Yanis Varoufakis, the Greek finance minister, said the left-Wing Syriza government is still working on the assumption that Europe’s creditor powers will return to the negotiating table if the Greek people don’t agree to their austerity demands in a referendum on Sunday, but it stands ready to fight unless it secures major debt relief.
“Luckily we have six months stocks of oil and four months stocks of pharmaceuticals,” he told The Telegraph.
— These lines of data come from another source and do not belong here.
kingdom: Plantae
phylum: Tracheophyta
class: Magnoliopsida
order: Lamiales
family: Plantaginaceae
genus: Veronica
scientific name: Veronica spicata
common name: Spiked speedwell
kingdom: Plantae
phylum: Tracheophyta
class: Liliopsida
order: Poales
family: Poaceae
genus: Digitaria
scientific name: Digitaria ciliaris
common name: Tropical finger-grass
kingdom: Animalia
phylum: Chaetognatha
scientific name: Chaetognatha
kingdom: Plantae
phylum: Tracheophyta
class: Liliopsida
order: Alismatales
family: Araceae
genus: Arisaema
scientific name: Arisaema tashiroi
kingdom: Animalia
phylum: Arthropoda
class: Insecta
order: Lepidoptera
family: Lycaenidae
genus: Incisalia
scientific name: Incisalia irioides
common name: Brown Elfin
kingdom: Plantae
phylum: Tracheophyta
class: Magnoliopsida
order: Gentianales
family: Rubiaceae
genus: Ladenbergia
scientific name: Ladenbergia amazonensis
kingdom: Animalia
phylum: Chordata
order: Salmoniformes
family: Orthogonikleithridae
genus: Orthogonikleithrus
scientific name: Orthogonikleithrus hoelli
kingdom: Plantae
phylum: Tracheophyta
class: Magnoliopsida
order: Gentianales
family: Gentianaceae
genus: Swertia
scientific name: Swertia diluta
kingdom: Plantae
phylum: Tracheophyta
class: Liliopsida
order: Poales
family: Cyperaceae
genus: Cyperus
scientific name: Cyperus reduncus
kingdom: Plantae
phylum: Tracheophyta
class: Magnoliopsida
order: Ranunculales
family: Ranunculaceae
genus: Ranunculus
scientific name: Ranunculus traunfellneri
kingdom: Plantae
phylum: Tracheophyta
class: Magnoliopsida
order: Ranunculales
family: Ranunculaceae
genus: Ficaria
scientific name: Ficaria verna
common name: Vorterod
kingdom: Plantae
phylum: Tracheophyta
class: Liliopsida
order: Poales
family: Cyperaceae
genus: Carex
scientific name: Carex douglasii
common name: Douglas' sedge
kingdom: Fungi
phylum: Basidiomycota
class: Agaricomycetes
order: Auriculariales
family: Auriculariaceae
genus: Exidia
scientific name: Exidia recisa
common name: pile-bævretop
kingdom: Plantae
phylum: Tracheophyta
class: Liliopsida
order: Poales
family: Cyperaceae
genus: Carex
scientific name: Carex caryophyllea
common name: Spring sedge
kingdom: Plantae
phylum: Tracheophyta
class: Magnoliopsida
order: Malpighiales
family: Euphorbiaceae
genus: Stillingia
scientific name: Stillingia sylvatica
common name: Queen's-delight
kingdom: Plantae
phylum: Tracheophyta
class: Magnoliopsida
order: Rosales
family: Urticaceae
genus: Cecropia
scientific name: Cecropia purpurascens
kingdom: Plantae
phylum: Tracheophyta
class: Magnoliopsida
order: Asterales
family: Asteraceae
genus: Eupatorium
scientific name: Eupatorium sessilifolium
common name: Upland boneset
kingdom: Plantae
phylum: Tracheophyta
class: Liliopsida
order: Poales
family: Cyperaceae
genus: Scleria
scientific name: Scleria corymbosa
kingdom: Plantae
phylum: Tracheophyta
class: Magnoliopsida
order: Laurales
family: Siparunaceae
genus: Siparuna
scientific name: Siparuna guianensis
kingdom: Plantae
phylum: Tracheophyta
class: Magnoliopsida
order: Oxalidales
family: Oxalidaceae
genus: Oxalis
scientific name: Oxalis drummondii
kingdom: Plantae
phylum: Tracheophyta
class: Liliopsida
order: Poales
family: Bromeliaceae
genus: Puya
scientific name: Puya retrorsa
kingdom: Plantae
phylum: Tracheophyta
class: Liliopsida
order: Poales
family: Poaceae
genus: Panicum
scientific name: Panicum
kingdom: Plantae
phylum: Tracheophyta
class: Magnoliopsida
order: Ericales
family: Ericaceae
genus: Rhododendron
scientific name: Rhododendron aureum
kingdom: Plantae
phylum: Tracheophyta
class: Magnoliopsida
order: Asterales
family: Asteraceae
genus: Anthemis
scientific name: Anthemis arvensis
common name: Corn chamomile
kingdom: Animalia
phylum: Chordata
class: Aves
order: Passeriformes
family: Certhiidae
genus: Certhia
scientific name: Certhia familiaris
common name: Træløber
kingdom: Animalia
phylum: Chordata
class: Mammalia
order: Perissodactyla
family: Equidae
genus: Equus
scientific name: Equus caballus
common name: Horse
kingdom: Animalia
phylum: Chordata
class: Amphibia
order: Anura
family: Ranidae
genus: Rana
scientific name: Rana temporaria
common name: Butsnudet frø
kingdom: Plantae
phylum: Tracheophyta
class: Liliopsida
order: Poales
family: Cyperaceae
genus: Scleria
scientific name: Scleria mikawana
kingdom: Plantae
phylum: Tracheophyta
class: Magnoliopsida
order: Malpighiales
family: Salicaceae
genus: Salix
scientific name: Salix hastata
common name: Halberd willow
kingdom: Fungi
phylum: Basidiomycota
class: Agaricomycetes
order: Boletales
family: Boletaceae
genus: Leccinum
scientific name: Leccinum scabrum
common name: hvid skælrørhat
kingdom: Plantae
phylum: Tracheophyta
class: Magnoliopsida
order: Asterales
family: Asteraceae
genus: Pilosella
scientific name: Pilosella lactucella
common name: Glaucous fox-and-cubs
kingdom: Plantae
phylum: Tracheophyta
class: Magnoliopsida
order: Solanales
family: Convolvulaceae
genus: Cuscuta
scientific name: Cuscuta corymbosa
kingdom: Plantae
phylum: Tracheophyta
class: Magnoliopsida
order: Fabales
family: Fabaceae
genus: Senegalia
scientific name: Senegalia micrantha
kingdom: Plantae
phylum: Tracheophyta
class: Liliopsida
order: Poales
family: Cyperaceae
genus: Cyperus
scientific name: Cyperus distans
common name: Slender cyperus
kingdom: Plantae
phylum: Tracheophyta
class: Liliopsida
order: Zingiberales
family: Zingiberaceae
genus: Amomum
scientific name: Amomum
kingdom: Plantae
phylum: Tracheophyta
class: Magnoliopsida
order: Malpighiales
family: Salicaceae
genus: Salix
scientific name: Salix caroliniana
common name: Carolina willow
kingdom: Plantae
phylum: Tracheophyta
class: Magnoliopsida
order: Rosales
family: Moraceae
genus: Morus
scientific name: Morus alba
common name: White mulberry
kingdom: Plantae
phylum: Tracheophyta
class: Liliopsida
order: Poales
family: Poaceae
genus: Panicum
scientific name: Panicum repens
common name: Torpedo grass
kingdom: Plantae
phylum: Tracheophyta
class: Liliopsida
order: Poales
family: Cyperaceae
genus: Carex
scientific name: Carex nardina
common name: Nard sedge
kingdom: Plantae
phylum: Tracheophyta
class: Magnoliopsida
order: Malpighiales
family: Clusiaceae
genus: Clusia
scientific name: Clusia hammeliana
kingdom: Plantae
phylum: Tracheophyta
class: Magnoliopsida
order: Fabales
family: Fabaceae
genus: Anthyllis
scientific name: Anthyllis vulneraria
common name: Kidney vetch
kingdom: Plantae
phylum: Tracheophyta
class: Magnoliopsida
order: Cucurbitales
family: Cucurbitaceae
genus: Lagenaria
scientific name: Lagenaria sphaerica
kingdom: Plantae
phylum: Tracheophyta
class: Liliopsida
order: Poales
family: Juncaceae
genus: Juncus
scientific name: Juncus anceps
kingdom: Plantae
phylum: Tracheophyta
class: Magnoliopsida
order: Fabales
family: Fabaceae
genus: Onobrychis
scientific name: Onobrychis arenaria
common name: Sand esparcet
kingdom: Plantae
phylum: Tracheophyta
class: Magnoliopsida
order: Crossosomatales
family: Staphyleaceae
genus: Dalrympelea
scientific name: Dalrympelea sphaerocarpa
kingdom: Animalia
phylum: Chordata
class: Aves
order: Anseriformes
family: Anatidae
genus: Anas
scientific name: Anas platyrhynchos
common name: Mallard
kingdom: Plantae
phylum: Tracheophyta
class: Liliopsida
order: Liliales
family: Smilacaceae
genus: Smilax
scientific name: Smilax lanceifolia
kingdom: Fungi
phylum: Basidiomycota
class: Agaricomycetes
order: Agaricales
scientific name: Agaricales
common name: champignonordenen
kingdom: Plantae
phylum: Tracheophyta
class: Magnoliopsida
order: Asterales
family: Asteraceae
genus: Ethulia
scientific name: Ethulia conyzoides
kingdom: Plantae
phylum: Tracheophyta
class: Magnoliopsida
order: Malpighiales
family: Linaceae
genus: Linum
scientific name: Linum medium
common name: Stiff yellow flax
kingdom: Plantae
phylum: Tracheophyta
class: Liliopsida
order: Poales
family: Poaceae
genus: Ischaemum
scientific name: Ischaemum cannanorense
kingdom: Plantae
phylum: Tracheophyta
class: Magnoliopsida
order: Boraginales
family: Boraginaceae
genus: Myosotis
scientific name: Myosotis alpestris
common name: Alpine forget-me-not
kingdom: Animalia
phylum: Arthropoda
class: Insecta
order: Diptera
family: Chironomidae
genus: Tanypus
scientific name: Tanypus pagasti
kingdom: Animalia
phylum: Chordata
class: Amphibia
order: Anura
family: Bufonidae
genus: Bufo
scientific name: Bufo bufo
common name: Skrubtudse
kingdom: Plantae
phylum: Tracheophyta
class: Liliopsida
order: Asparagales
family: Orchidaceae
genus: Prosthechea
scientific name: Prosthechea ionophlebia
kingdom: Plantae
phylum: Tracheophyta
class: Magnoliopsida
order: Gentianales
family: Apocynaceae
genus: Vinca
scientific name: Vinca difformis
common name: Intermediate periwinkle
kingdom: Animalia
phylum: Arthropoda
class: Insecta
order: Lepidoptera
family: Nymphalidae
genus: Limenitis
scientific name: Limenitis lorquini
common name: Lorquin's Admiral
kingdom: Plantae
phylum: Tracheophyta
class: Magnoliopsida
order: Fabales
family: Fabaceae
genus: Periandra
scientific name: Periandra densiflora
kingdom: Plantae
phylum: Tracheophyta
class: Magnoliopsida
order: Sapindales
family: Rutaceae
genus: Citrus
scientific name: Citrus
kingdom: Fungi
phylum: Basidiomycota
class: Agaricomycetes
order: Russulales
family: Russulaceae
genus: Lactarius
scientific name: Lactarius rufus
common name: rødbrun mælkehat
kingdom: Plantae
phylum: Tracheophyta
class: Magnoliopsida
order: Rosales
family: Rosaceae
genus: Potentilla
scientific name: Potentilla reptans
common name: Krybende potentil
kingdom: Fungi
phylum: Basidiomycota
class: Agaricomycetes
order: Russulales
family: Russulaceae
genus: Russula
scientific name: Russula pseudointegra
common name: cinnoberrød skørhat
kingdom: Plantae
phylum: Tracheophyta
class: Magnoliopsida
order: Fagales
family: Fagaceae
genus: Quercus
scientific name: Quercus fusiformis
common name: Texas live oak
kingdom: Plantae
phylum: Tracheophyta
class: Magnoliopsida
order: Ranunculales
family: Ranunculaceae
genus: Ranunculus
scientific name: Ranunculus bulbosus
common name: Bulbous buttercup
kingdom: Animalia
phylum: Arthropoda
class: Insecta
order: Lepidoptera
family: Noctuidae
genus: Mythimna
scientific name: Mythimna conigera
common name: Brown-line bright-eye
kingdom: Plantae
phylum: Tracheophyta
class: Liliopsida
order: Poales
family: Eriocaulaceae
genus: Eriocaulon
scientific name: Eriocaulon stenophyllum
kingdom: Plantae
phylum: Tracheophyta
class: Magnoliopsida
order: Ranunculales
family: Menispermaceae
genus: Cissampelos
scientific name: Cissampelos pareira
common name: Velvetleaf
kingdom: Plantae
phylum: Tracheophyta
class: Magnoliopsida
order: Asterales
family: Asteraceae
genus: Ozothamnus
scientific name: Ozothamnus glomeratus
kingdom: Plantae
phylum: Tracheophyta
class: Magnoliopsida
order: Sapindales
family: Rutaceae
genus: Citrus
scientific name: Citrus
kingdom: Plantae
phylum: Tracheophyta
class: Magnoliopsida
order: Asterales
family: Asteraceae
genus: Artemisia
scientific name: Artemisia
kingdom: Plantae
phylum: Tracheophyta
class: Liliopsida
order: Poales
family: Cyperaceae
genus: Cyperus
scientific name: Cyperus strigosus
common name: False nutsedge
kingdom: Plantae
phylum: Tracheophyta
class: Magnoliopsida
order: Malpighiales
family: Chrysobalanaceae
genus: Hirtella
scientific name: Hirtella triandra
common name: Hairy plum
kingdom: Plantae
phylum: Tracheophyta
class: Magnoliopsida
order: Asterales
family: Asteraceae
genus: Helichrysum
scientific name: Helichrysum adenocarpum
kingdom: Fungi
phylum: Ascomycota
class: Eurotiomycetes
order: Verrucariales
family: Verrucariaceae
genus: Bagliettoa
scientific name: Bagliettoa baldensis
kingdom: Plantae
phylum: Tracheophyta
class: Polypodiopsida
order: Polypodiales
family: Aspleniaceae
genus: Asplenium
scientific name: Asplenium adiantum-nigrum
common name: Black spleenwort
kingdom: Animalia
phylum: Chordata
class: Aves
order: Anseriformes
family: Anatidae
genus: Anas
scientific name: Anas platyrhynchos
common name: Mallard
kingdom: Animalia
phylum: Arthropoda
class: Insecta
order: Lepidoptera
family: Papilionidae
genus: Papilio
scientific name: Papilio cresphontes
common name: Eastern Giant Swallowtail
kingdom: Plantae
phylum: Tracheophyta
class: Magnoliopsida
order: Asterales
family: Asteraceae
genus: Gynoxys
Mr Varoufakis said a special five-man committee from the Greek treasury, the Bank of Greece, the trade unions and the private banks is working feverishly in a “war room” near his office allocating precious reserves for top priorities.
Food has been exempted from an import freeze since capital controls were introduced last weekend. Grains, meats, dairy products, and other foodstuffs should be able to enter the country freely, averting a potential disaster as the full tourist season kicks off.
The cash reserves of the banks are dwindling fast as citizens pull the maximum €60 a day allowed under the emergency directive – already €50 at many banks. “We can last through to the weekend and probably to Monday,” Mr Varoufakis said.
Despite assurances, the crisis is likely to escalate fast if there is no resolution early next week. Businesses in Thessaloniki and other parts of the country are already creating parallel private currencies to keep trade alive and alleviate an acute shortage of liquidity.
Vasilis Papadopoulos, owner of the Maxi paper mill in Katerini, said the situation was becoming desperate for his industry. “I have enough raw materials to last until July 14. If I don’t get any more pulp, I will have to close the factory. It is a simple as that. I have 183 employees and I will have to start laying them off,” he said.
Mr Papadopoulis, who manufactures paper towels, napkins, and toilet paper – partially for export – said a consignment of 3,000 tonnes of pulp from Finland was stranded in the port of Salonica. “I can’t pay the suppliers because the bank is blocked, so they won’t release it,” he said.